Police Chief Wayne Payne says 35-year-old Nathan Mark Hardy was arrested Saturday after allegedly being caught stuffing food into his cargo shorts - two bags of jumbo shrimp, a pork loin and two live lobsters.

Payne says Hardy, of Biloxi, tried to escape by throwing the pork loin at employees at the local Winn Dixie but fell while running away. He was arrested at the scene.”



“AHA,” I said to myself, “This is not just your average, run-of-the-mill live lobsters in cargo shorts story.”

“Why is that?” you may ask.

Well, it’s not just because the D’Iberville Police Chief’s name was Wayne Payne, and it’s not just because Nathan Mark Hardy chose to throw his pork loin rather than one of his live lobsters or a bag of jumbo shrimp at the Winn Dixie employees, either. If any other reasonable human being were planning a seafood meal, the pork loin would obviously have been the first to go. And there was no mention in that article of what personal human parts those two armored arthropods with huge crusher claws might have gone after down deep in those cargo shorts to make poor Nathan scream, lose his balance and fall over. Who knows what goes through a lobster’s mind when he’s being kidnapped? We can only note the obvious connection between the two news stories–one from Ohio, the other from Mississippi.

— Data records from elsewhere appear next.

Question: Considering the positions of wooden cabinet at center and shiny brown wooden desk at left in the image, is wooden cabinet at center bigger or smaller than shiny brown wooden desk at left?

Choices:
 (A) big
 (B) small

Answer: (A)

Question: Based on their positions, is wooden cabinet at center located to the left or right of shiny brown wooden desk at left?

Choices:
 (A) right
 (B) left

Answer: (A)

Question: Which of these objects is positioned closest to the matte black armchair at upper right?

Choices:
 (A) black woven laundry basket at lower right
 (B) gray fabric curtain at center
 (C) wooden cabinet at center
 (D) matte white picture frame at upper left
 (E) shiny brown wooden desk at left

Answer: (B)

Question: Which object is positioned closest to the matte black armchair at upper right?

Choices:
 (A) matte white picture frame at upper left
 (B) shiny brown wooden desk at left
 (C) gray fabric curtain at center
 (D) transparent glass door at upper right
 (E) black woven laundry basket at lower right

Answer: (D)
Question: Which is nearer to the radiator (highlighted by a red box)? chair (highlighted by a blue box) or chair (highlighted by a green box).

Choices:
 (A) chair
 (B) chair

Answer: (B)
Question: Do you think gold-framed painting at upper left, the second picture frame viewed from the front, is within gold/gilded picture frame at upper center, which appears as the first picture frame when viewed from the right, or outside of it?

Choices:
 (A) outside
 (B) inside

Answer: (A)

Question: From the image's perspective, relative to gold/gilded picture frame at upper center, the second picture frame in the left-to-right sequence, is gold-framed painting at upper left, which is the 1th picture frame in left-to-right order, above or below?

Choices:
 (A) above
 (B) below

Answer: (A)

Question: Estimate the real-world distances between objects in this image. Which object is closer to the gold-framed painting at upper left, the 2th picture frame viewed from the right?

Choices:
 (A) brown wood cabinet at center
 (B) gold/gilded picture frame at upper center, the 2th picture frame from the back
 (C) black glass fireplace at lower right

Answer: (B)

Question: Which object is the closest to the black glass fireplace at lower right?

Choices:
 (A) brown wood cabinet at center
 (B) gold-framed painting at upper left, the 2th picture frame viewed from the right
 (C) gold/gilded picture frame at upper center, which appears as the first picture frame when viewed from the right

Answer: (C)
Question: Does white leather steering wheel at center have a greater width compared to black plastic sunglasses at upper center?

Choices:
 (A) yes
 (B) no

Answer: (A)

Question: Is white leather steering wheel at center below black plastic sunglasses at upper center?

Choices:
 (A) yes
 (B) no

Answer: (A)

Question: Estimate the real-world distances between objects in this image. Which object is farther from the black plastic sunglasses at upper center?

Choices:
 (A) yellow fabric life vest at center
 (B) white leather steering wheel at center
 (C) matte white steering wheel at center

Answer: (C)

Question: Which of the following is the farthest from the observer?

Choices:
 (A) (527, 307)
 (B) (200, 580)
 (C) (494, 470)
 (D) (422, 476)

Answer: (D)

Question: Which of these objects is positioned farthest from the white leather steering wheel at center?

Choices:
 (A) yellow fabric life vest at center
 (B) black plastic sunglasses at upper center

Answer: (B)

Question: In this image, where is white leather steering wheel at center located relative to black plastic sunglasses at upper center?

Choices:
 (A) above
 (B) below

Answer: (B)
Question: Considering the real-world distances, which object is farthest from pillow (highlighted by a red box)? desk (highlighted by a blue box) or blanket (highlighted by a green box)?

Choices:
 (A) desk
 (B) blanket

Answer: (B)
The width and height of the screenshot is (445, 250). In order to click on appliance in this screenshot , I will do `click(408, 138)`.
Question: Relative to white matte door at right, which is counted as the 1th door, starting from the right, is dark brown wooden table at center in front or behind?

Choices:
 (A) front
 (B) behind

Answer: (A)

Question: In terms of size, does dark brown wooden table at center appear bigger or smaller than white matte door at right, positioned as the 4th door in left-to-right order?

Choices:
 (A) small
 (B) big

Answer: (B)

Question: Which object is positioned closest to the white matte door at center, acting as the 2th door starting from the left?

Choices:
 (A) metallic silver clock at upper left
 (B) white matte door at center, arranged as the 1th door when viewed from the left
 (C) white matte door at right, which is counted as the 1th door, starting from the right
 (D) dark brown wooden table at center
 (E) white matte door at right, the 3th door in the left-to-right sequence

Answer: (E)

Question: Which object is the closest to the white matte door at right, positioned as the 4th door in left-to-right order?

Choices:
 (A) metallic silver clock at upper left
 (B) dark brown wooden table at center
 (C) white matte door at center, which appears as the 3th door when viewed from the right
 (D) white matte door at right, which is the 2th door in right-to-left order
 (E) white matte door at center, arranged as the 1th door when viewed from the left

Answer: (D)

The connection is college football. Both incidents occurred during the opening week of the NCAA football season. Fairfield, Ohio is just over 100 miles southwest of Columbus, home of the OSU Buckeyes. And D’Iberville, Mississippi is little more than 200 miles southeast of Starkville, home of the MSU Bulldogs. My friend Jim Pleger mentioned the Fairfield panty story to me in an email. Jim lives in Ann Arbor, Michigan, and thus is a serious University of Michigan football fan. As such he has no love for the Ohio State team, and suggested that maybe the panties were an “outpouring of grief” over OSU coach Tressel’s resignation. My guess was that if the Lord hadn’t dropped those panties like manna from Heaven, then most likely a bunch of Akron students had conducted a tactical panty raid on the Ohio State Athletic Dormitory, just to throw the Buckeyes off their game plan against Akron. Then they probably drove south to Fairfield and left their panty calling cards there as a diversion. Of course it didn’t work. Even without their panties, the Buckeyes beat the Zips 42 to ... well, zip.

And as to the lobsters in the shorts in Mississippi, my guess would be that college football was involved there, too. Nathan was just stocking up some provisions for a fancy seafood tailgate meal at the upcoming Mississippi State-Auburn game.

Like I said, there are no accidents. Trained investigative journalists learn to dig for the stories behind the headlines. And if we can’t find any, we do what investigative journalists have done for decades. We follow our instincts, interview at least three independent sources, pour ourselves an adult beverage and then make something up. To everything there is a season, and right now it’s college football season.